Plenty of agent-based and agentless products enable management of your SOA. Actional's SOAPStation, AmberPoint's Management Foundation, Service-Level Manager and Exception Manager, Reactivity's Gateway and SOA Software's Service Manager are among the most popular options for managing services across the enterprise. And Computer Associates (Unicenter) and Hewlett-Packard (OpenView) both offer products for operational management and monitoring of your SOA, but that's as far as they go.

Managing your SOA means monitoring the health of individual services as well as the logging/auditing capabilities needed to meet compliance requirements of Sarbanes-Oxley, California's SB 1386, GLBA (Gramm-Leach-Bliley Act), HIPAA (Health Insurance Portability and Accountability Act) and other laws. SOA management software also eases deployment by automatically tracking down elusive connectivity and interoperability problems via its message-capture facilities, which far outstrip conventional network-protocol capture tools.

You can secure your SOA with a general SOAP management product, or separately, depending on your organization's specific needs. NWC Inc., for example, would choose a single solution for both security and management in light of financial considerations, but a large organization could separate responsibility for security and management. All products that provide security and management features for SOA are currently full proxies, and like IP, the more hops a request is required to traverse, the more performance suffers.

Security software, such as DataPower's XS40, ForumSystems' Sentry and XWall, Reactivity's Gateway and Sarvega's XML Guardian, provides a single point of access through which all service requests must traverse. Be sure to carefully consider how you'll set up access to individual services.

The basic design of an SOA often groups services according to a type of business object, such as inventory, and it presents interfaces for both accessing and modifying the data. Having access to the endpoint does not guarantee that an application, or specific user should have access to all services, so you must secure services on an individual basis.

It's possible to provide security through the application server hosting the services, but this isn't feasible if your business partners will be interacting with your SOA. An external WebServices or XML security gateway is more flexible for providing partner (or even consumer) access to your SOA without requiring any heavy lifting for your application developers.

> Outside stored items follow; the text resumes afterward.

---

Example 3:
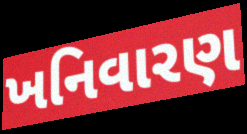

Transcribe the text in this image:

ખનિવારણ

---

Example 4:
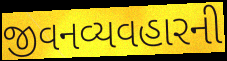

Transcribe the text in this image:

જીવનવ્યવહારની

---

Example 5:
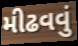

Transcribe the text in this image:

મીઢવવું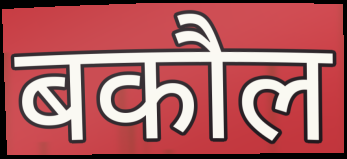
बकौलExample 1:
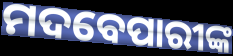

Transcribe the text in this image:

ମଦବେପାରୀଙ୍କ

And considering SOA is all about loosely coupled systems, it makes more sense to decouple the security and management functionality from the services anyway.

Step By Step
How to Go SOA

1 Define SOA services across your organization. Determine the services and specific business functions you need (collaborate with business owners). You'll get the most out of your SOA by ensuring the services apply to the widest possible business uses.

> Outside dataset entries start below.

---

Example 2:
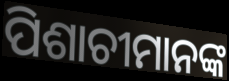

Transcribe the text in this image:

ପିଶାଚୀମାନଙ୍କ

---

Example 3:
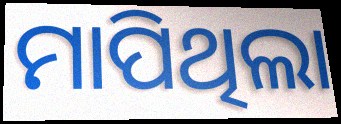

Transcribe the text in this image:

ମାପିଥିଲା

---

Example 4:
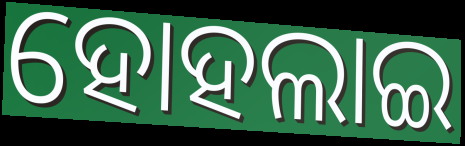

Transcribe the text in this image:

ହୋହଲାଇ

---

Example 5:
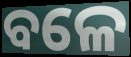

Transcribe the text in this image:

ବଳେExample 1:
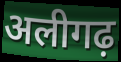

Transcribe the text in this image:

अलीगढ़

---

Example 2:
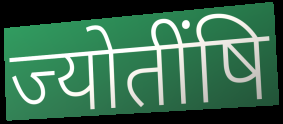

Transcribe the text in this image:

ज्योतींषि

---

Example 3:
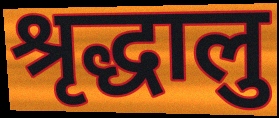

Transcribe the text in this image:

श्रृद्धालु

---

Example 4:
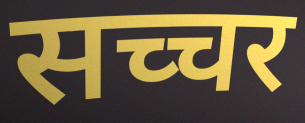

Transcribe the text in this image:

सच्चर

2 Build your services. This will be time-consuming, but it will bear fruit if your discovery process was thorough.

3 Catalog the services. If done in conjunction with Step 2, you can save lots of time. Registries, such as Systinet's Business Service Registry, can monitor the application servers, which run the services, and automatically add them to the registry. This leaves you with only the mundane metadata tagging.

4 Manage and secure the services. Create default security policies for your SOA services and modify them as needed for business partners and users. Monitor service performance and access daily: Operational statistics are important to showing your ROI from reuse across the organization.